Hydroxychloroquine Mainly used to control articular and cutaneous manifestations, but also
                   for fatigue and serositis. Recently shown to be beneficial on the lipid
                   profile of lupus patients (Mosca et al. 2001)
Methotrexate       Articular and cutaneous manifestations shown to respond best to
                   methotrexate (Ruiz-Irastorza et al. 2001), but methotrexate is only
                   indicated for these symptoms after non-responsiveness to steroids and
                   antimalarials.
Thalidomide            Thalidomide has the potential to treat resistant cutaneous
                       manifestations of this disease but side effects can restrict its long-term
                       use (Ruiz-Irastorza et al. 2001).
Intravenous            Fever, arthritis and thrombocytopenia have been shown to respond
immunoglobulins        well to human intravenous immunoglobulins (Ruiz-Irastorza et al.
                       2001).

The use of drugs within the management of SLE is dependent upon the patients individual
needs and should be balanced with the side-effects of these drugs, especially considering that
many patients will be on these drugs for long periods of time.

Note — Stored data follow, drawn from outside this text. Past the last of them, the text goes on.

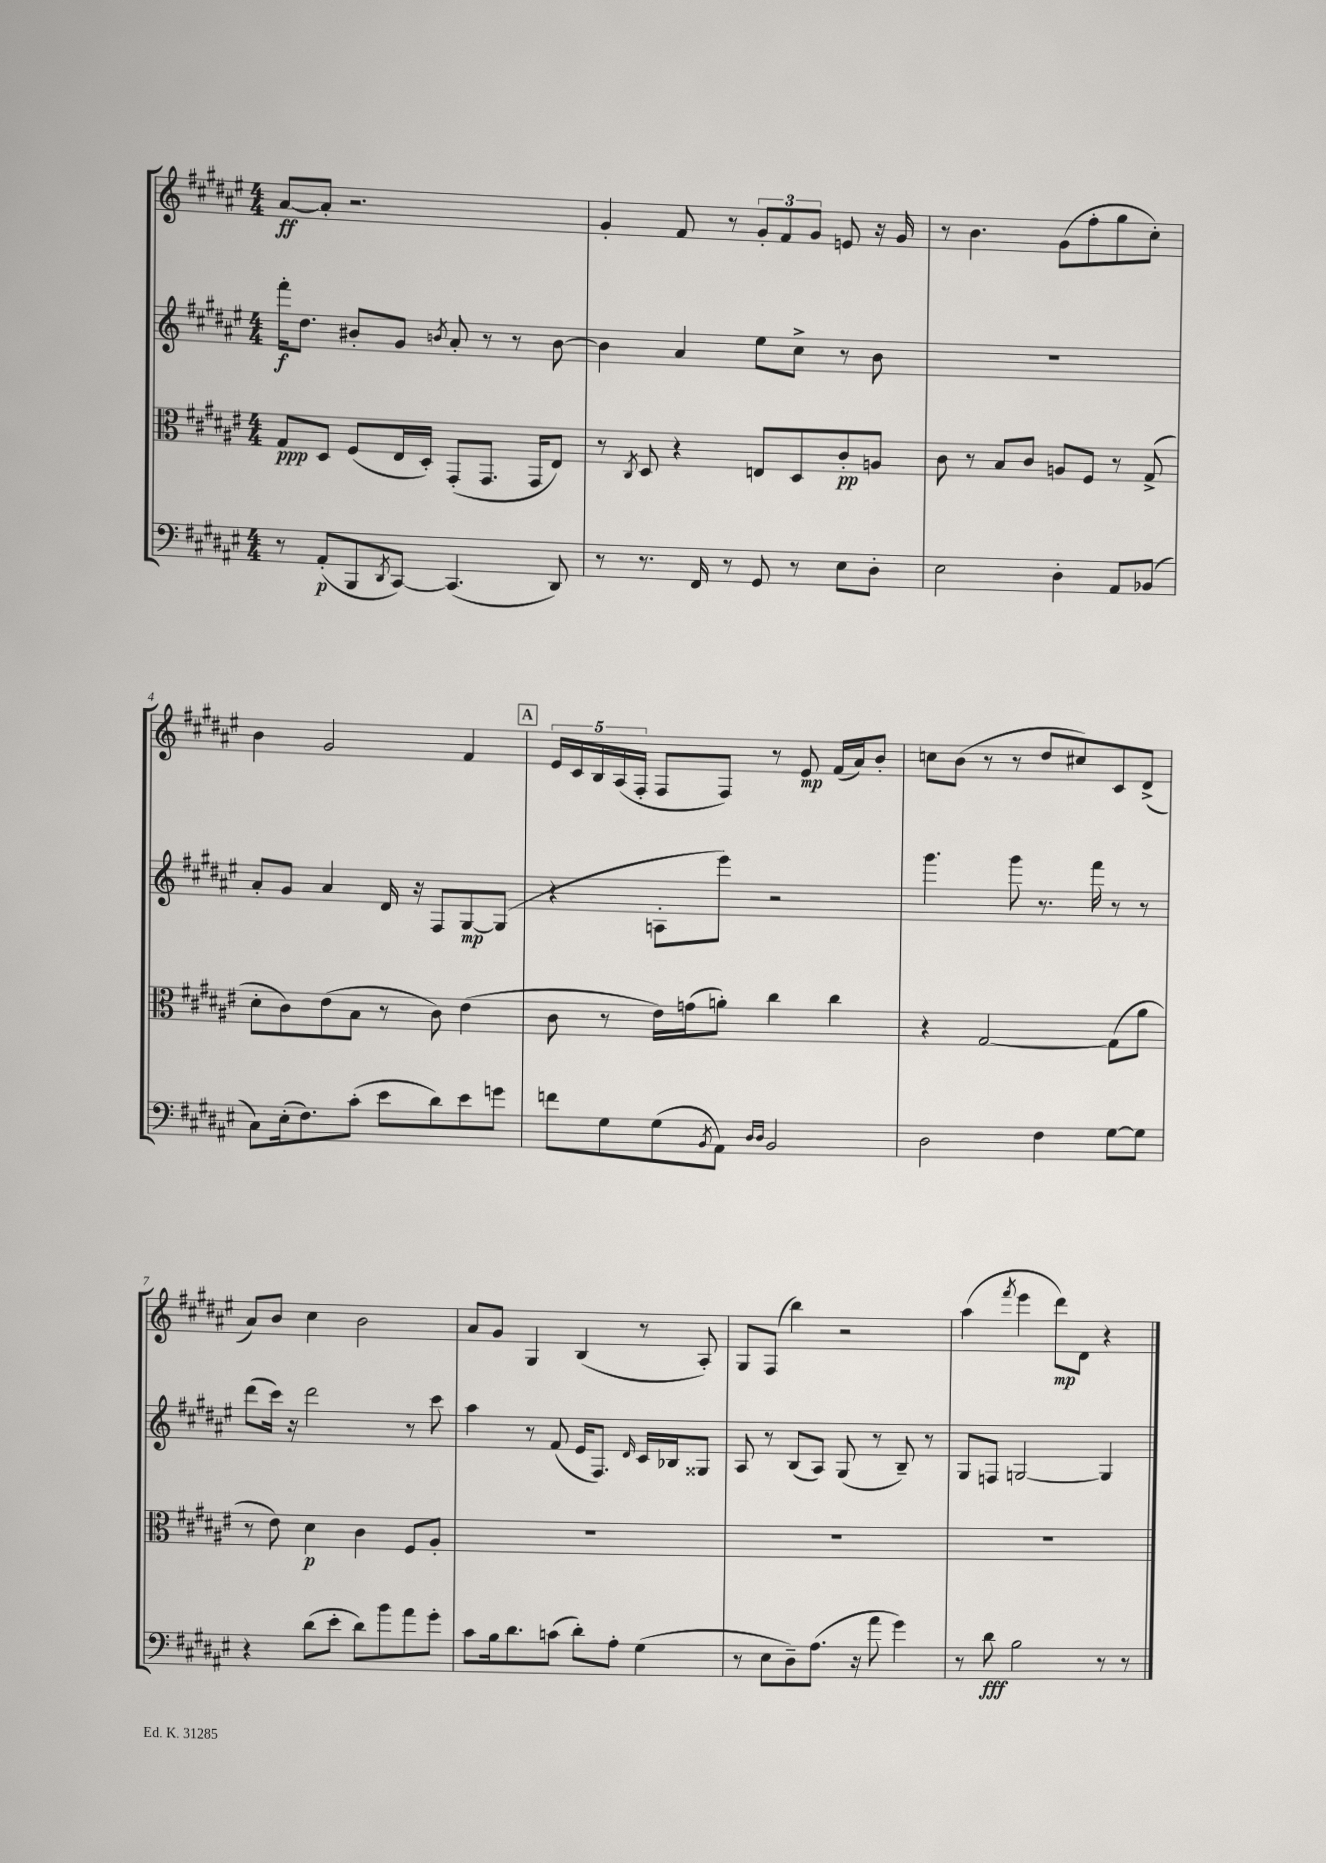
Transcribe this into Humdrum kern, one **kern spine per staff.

**kern	**kern	**kern	**kern
*staff4	*staff3	*staff2	*staff1
*clefF4	*clefC3	*clefG2	*clefG2
*k[f#c#g#d#a#e#]	*k[f#c#g#d#a#e#]	*k[f#c#g#d#a#e#]	*k[f#c#g#d#a#e#]
*M4/4	*M4/4	*M4/4	*M4/4
8r	8G#	16fff#'	[8a#
.	.	8.dd#	.
(8AA#'	8D#	.	8a#']
8BBB	(8F#	8b#'	2.r
8qDD#	.	.	.
[8CC#)	16E#	8g#	.
.	16D#')	.	.
.	.	8qb	.
(4.CC#]	(8GG#'	8a#'	.
.	8.GG#	8r	.
.	.	8r	.
.	16GG#	.	.
8DD#)	8E#)	[8b	.
=	=	=	=
8r	8r	4b]	4g#'
.	8qC#	.	.
8.r	8D#	.	.
.	4r	4a#	8f#
16FF#	.	.	.
8r	.	.	8r
8GG#	8E	8ee#	12g#'
.	.	.	12f#
8r	8D#	8cc#^	.
.	.	.	12g#
8E#	8c#'	8r	8e
8D#'	8A	8b	16r
.	.	.	16g#
=	=	=	=
2E#	8c#	1r	8r
.	8r	.	4.b
.	8B	.	.
.	8c#	.	.
4D#'	8A	.	(8g#
.	8F#	.	8ff#'
8AA#	8r	.	8gg#
(8BB-	(8G#^	.	8cc#')
=	=	=	=
8C#)	8d#'	8a#'	4b
(16E#'	8c#)	8g#	.
8.F#)	.	.	.
.	(8e#	4a#	2g#
(8c#'	8B	.	.
8e#	8r	16d#	.
.	.	16r	.
8d#)	8c#)	8F#	.
8e#	(4e#	[8G#	4f#
8g	.	(8G#]	.
=	=	=	=
8f	8c#	4r	20e#
.	.	.	20c#
.	.	.	20B
8G#	8r	.	.
.	.	.	(20A#
.	.	.	20F#'
(8G#	16e#)	8A'	8F#
.	(16g	.	.
8qBB	.	.	.
8AA#)	8a')	8eee#)	8F#)
16qqD#	.	.	.
16qqD#	.	.	.
2BB	4cc#	2r	8r
.	.	.	8e#
.	4cc#	.	(16f#
.	.	.	16a#)
.	.	.	8b'
=	=	=	=
2D#	4r	4.ggg#	8cc
.	.	.	(8b
.	[2G#	.	8r
.	.	8ggg#	8r
4F#	.	8.r	8dd#
.	.	.	8cc#)
.	.	16fff#	.
[8G#	(8G#]	8r	8c#
8G#]	8a#	8r	(8d#^
=	=	=	=
4r	8r	(8ddd#	8a#)
.	8e#)	16ccc#)	8b
.	.	16r	.
(8d#	4d#	2ddd#	4cc#
8e#'	.	.	.
8d#)	4c#	.	2b
8b	.	.	.
8a#	8F#	8r	.
8g#'	8A#'	8ccc#	.
=	=	=	=
8c#	1r	4aa#	8a#
16B	.	.	8g#
8.d#	.	.	.
.	.	8r	4G#
(8c	.	(8f#	.
8d#')	.	16e#	(4B
.	.	8.F#)	.
8A#'	.	.	.
.	.	16qqd#	.
(4G#	.	16c#	8r
.	.	16B-	.
.	.	8G##	8A#')
=	=	=	=
8r	1r	8A#	8G#
8E#	.	8r	(8F#
8D#~)	.	(8B	4bb)
(8.A#	.	8A#)	.
.	.	(8G#	2r
16r	.	.	.
8a#	.	8r	.
4g#)	.	8B~)	.
.	.	8r	.
=	=	=	=
8r	1r	8G#	(4aa#
8d#	.	8F	.
.	.	.	8qfff#
2B	.	[2G	4eee#
.	.	.	8ddd#)
.	.	.	8d#
8r	.	4G]	4r
8r	.	.	.
==	==	==	==
*-	*-	*-	*-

Another consideration when
choosing a drug or drugs is the need for monitoring. For example both azathioprine and
methotrexate require regular blood tests to confirm that there is no toxic effects.

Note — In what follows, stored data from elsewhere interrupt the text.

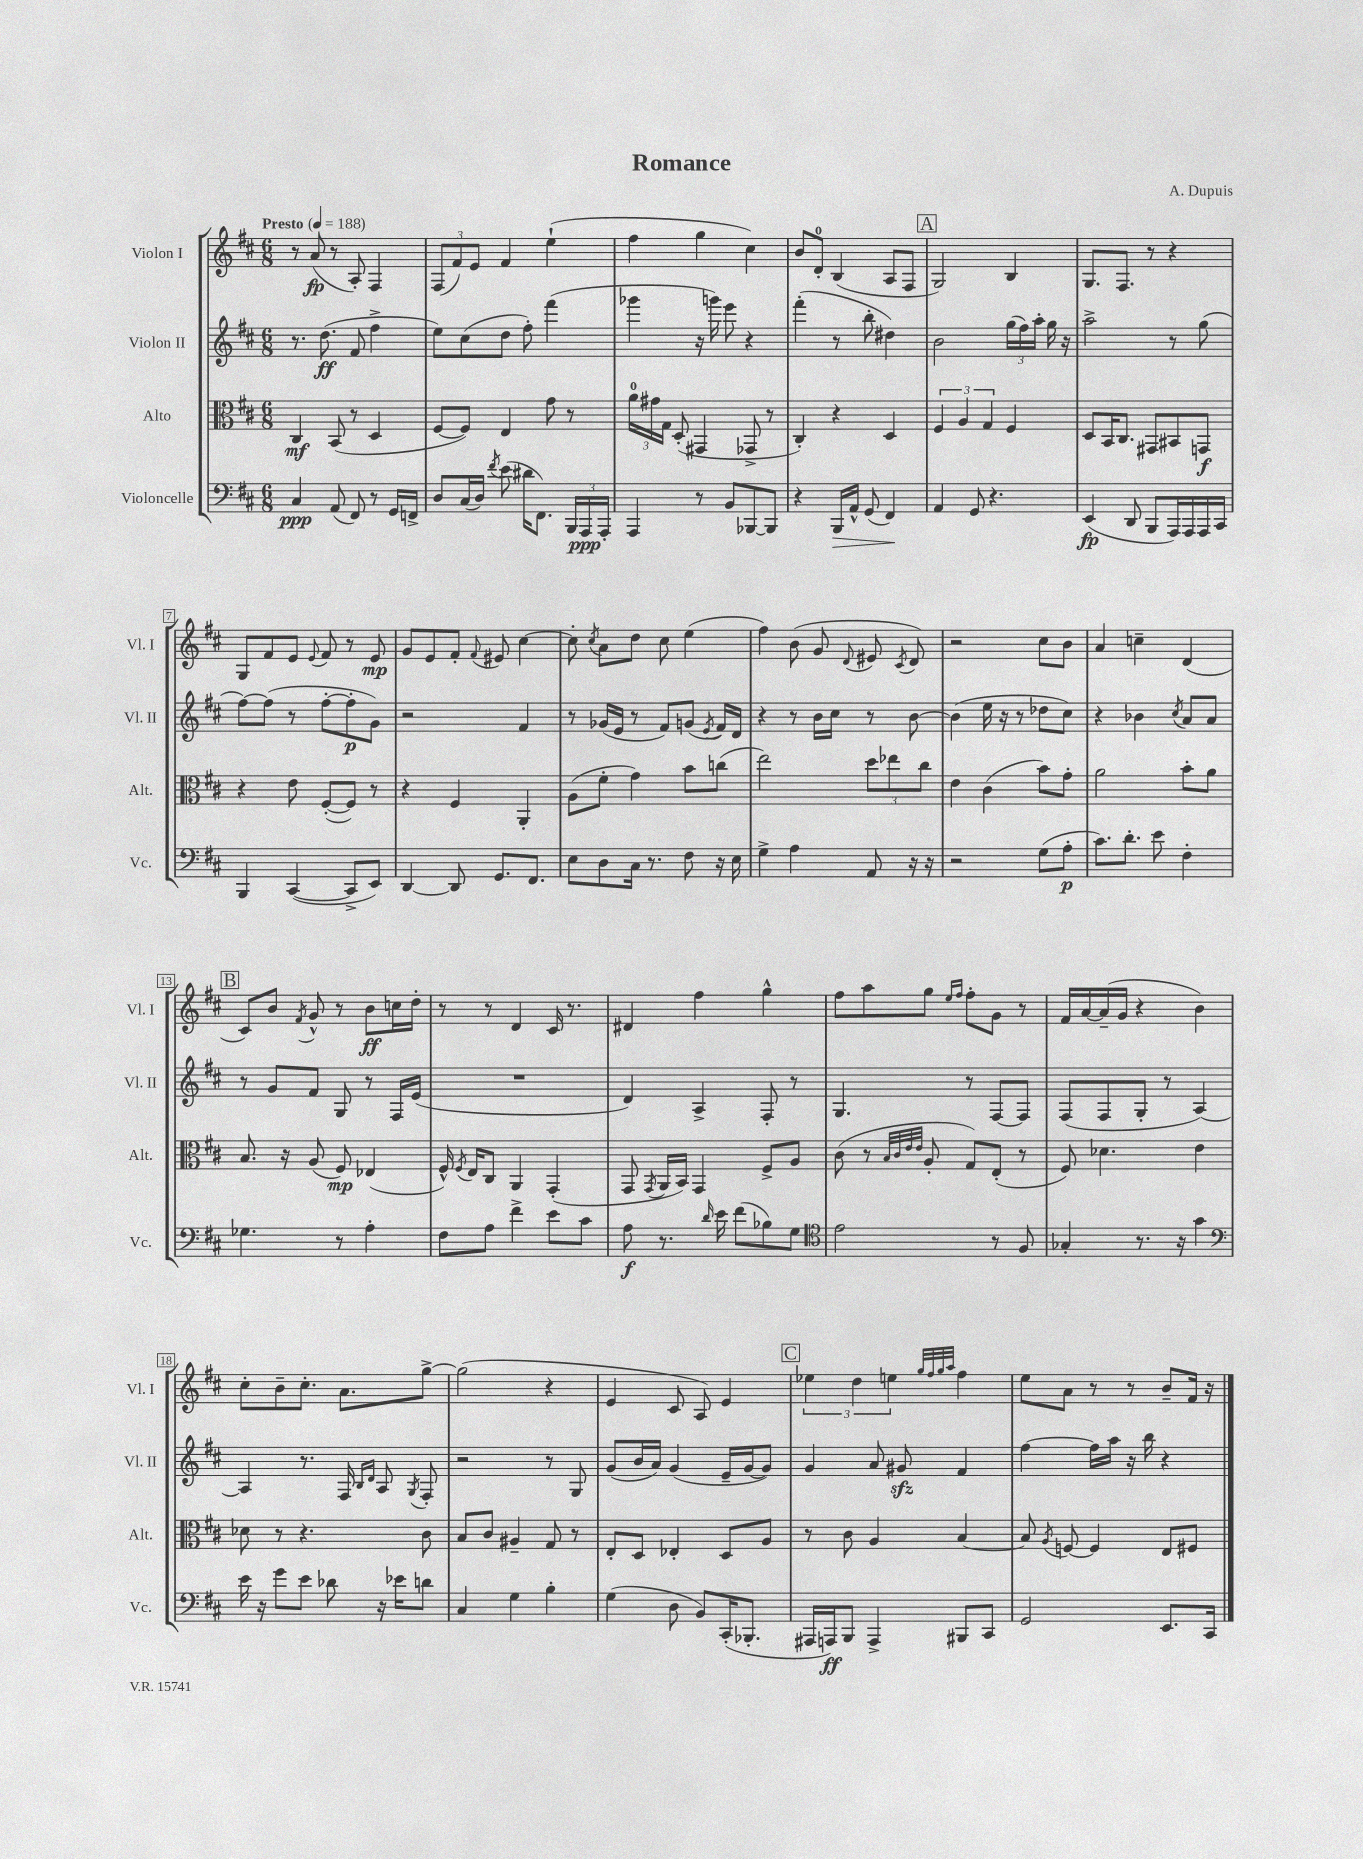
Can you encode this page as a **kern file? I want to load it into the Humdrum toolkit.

**kern	**kern	**kern	**kern
*staff4	*staff3	*staff2	*staff1
*clefF4	*clefC3	*clefG2	*clefG2
*k[f#c#]	*k[f#c#]	*k[f#c#]	*k[f#c#]
*M6/8	*M6/8	*M6/8	*M6/8
*MM188	*MM188	*MM188	*MM188
4C#	4C#	8.r	8r
.	.	.	(8a
.	.	(8.dd	.
(8AA	(8BB	.	8r
8FF#)	8r	8f#	8A')
8r	4D	4ff#^	4F#
16GG	.	.	.
16FF^	.	.	.
=	=	=	=
8D	[8F#	8ee)	(12F#
.	.	.	12f#)
(16C#	8F#])	(8cc#	.
.	.	.	12e
16D)	.	.	.
8qf#	.	.	.
(8e	4E	8dd	4f#
16d#	.	8ff#')	.
8.FF#)	.	.	.
.	8g	(4fff#	(4ee`
24BBB	8r	.	.
24AAA	.	.	.
24AAA'	.	.	.
=	=	=	=
4AAA	24a	4ggg-	4ff#
.	24g#	.	.
.	24G	.	.
.	(8D'	.	.
8r	4GG#	16r	4gg
.	.	16ggg)	.
8BB	.	8eee	.
[8BBB-	8GG-^	4r	4cc#)
8BBB-]	8r	.	.
=	=	=	=
4r	4C#')	(4fff#'	8b
.	.	.	8d'
16BBB	4r	8r	(4B
16AA^^	.	.	.
(8GG	.	8bb'	.
4FF#)	4D	4dd#)	8A
.	.	.	8F#
=	=	=	=
4AA	6F#	2b	2G)
.	6A	.	.
8GG	.	.	.
.	6G	.	.
4.r	.	.	.
.	4F#	(24gg	4B
.	.	24ff#)	.
.	.	24aa'	.
.	.	16gg	.
.	.	16r	.
=	=	=	=
(4EE	8D	2aa^	8.G
.	16BB	.	.
.	8.C#	.	8.F#
8DD	.	.	.
8BBB	8GG#	.	8r
16AAA)	8BB#	8r	4r
16AAA	.	.	.
16AAA	8GG	(8gg	.
16CC#	.	.	.
=	=	=	=
4BBB	4r	[8ff#)	8G
.	.	(8ff#]	8f#
([4CC#	8e	8r	8e
.	.	.	8qqe
.	([8F#'	[8ff#'	8f#
8CC#^]	8F#])	8ff#']	8r
8EE)	8r	8g)	8e
=	=	=	=
[4DD	4r	2r	8g
.	.	.	8e
8DD]	4F#	.	8f#'
.	.	.	8qqf#
8.GG	.	.	8e#
.	4AA'	4f#	[4cc#
8.FF#	.	.	.
=	=	=	=
8E	(8A	8r	8cc#']
.	.	.	8qcc#
8D	8f#'	(16g-	8a
.	.	16e	.
16C#	4g)	8r	8dd
8.r	.	.	.
.	.	8f#)	8cc#
8F#	8b	(8g	(4ee
.	.	8qe	.
16r	(8cc	16f#)	.
16E	.	16d	.
=	=	=	=
4G^	2ee)	4r	4ff#)
4A	.	8r	(8b
.	.	16b	8g
.	.	16cc#	.
.	.	.	8qqd
8AA	12dd	8r	8e#
.	12ee-	.	.
.	.	.	8qc#
16r	.	[8b	8d)
.	12cc#	.	.
16r	.	.	.
=	=	=	=
2r	4e	(4b]	2r
.	(4c#	16ee	.
.	.	16r	.
.	.	8r	.
(8G	8b)	8dd-	8cc#
8A'	8g'	8cc#)	8b
=	=	=	=
8.c#)	2a	4r	4a
8.d'	.	.	.
.	.	4b-	4cc~
8e	.	.	.
.	.	8qcc#	.
4F#'	8b'	8a	(4d
.	8a	8a	.
=	=	=	=
4.G-	8.B	8r	8c#)
.	.	8g	8b
.	16r	.	.
.	.	.	8qf#
.	(8A	8f#	8g^^
8r	8F#)	8G	8r
4A'	(4E-	8r	8b
.	.	16F#	16cc
.	.	(16e	16dd'
=	=	=	=
8F#	16F#^^)	2.r	8r
.	8qF#	.	.
.	16E	.	.
8A	8C#	.	8r
4f#^	4AA	.	4d
8e	(4GG'	.	16c#
.	.	.	8.r
8c#	.	.	.
=	=	=	=
8A	8GG	4d)	4d#
.	8qGG	.	.
8.r	16AA	.	.
.	16BB)	.	.
.	4GG	4A^	4ff#
16qqd	.	.	.
16e	.	.	.
(8f#	.	.	.
8B-)	8F#^	8F#'	4gg^^
8G	8A	8r	.
=	=	=	=
*clefC4	*	*	*
2e	(8c#	4.G	8ff#
.	8r	.	8aa
.	32qqB	.	.
.	32qqc#	.	.
.	32qqe	.	.
.	32qqe	.	.
.	8A'	.	8gg
.	.	.	16qqee
.	.	.	16qqff#
.	8G)	8r	8ff#'
8r	(8E'	[8F#	8g
8F#	8r	8F#]	8r
=	=	=	=
4G-'	8F#)	(8F#	16f#
.	.	.	[16a
.	4.d-	8F#	(16a~]
.	.	.	16g
8.r	.	8G'	4r
.	.	8r	.
16r	.	.	.
4g	4e	[4A)	4b)
=	=	=	=
*clefF4	*	*	*
16e	8d-	4A]	8cc#'
16r	.	.	.
8g	8r	.	8b~
8e	4.r	8.r	8.cc#'
8d-	.	.	.
.	.	16F#	8.a
.	.	16qqB	.
.	.	16qqd	.
16r	.	8A	.
16e-	.	.	.
.	.	8qG	.
8d	8c#	8F#'	[8gg^
=	=	=	=
4C#	8B	2r	(2gg]
.	8c#	.	.
4G	4A#~	.	.
4B'	8G	8r	4r
.	8r	8G	.
=	=	=	=
(4G	8E'	(8g	4e
.	8D	16b	.
.	.	16a)	.
8D	4E-'	(4g	8c#
8BB)	.	.	8A)
(16CC#'	8D	16e~	4e
8.BBB-'	.	[16g	.
.	8A	8g])	.
=	=	=	=
16AAA#	8r	4g	6ee-
16AAA)	.	.	.
8BBB	8c#	.	.
.	.	.	6dd
4AAA^	4A	8a	.
.	.	.	6ee
.	.	8g#	.
.	.	.	32qqgg
.	.	.	32qqff#
.	.	.	32qqgg
.	.	.	32qqaa
8BBB#	[4B	4f#	4ff#
8CC#	.	.	.
=	=	=	=
2GG	8B]	[4ff#	8ee
.	8qA	.	.
.	[8F	.	8a
.	4F]	16ff#]	8r
.	.	16aa	.
.	.	16r	8r
.	.	16bb	.
8.EE	8E	4r	8b~
.	8F#	.	16f#
16CC#	.	.	16r
==	==	==	==
*-	*-	*-	*-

New therapies such as immunoablative therapy, autologous marrow stem cell transplantation
are currently being developed. A phase I study combining these therapies showed promising
results (Traynor et al. 2000). Gene therapy for SLE has also been tried in mice (Xiaojing et
al. 2004).


Systemic lupus erythematosus is a multi-system inflammatory disease that affects most of the
different tissues and systems of the body. Its manifestations vary highly between individuals.
This means that the diagnosis of SLE is far from routine and the physician must use all of the
tools at his disposal in concert to correctly diagnose patients as near to the time of
presentation as possible. This essay cannot specifically answer the question of how to
diagnose SLE purely because each case is so different. This fact also applies to the
management of SLE patients – each is different and treatment is different for each.




References

Belilos E and Carsons SE, 1995. Systemic Lupus Erythematosus: Recognition and
        Management by the Primary Care Physician. Primary Care Update Ob/Gyns. 2, 80-
        84
Hochberg MC, 1997. Updating the American College of Rheumatology revised criteria for
        the classification of Systemic Lupus Erythematosus. Arthritis and Rheumatism, 40,
        1725-1734
Kumar P and Clark M, Editors, 2002. Clinical Medicine 5th ed. Saunders. P557-560
Levin DL, Roenigk HH, Caro WA & Lyons M, 1982. Histologic, immunofluorescent and
        antinuclear antibody findings in PUVA-treated patients. Journal of the American
        Academy of Dermatology, 6, 328-333
Maddison PJ, 2002. Is it SLE? Best Practice & Research Clinical Rheumatology. 16, 167-180
Mosca M, Ruiz-Irastorza G, Khamashta MA & Hughes GRV, 2001. Treatment of Systemic
        Lupus Erythematosus. International Immunopharmacology. 1, 1065-1075
Piette JC, 1998. Updating the American College of Rheumatology revised criteria for the
        classification of Systemic Lupus Erythematosus: comment on the letter by Hochberg.
        Arthritis and Rheumatism, 41, 751
Ruiz-Irastorza G, Khamashta MA, Castellino G & Hughes GRV, 2001. Systemic Lupus
        Erythematosus. Lancet, 357, 1027-1032
Traynor AE, Schroeder J, Rosa RM et al. 2000. Treatment of severe systemic lupus
        erythematosus with high-dose chemotherapy and haematopoietic stem-cell
        transplantation: a phase I study. Lancet. 356, 701-707
Xiaojing Y, Tong Z, Juan L & Xiao X, 2004. AAV-mediated gene therapy for systemic lupus
        erythematosus (SLE). Molecular Therapy 9, 16.